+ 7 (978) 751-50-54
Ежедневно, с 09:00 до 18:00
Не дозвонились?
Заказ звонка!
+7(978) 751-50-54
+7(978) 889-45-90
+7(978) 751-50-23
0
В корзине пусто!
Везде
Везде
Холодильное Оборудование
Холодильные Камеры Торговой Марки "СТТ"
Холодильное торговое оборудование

* * * * *

> Required action
Reproduce the data above verbatim, line by line.

> Task answer
+ 7 (978) 751-50-54
Ежедневно, с 09:00 до 18:00
Не дозвонились?
Заказ звонка!
+7(978) 751-50-54
+7(978) 889-45-90
+7(978) 751-50-23
0
В корзине пусто!
Везде
Везде
Холодильное Оборудование
Холодильные Камеры Торговой Марки "СТТ"
Холодильное торговое оборудование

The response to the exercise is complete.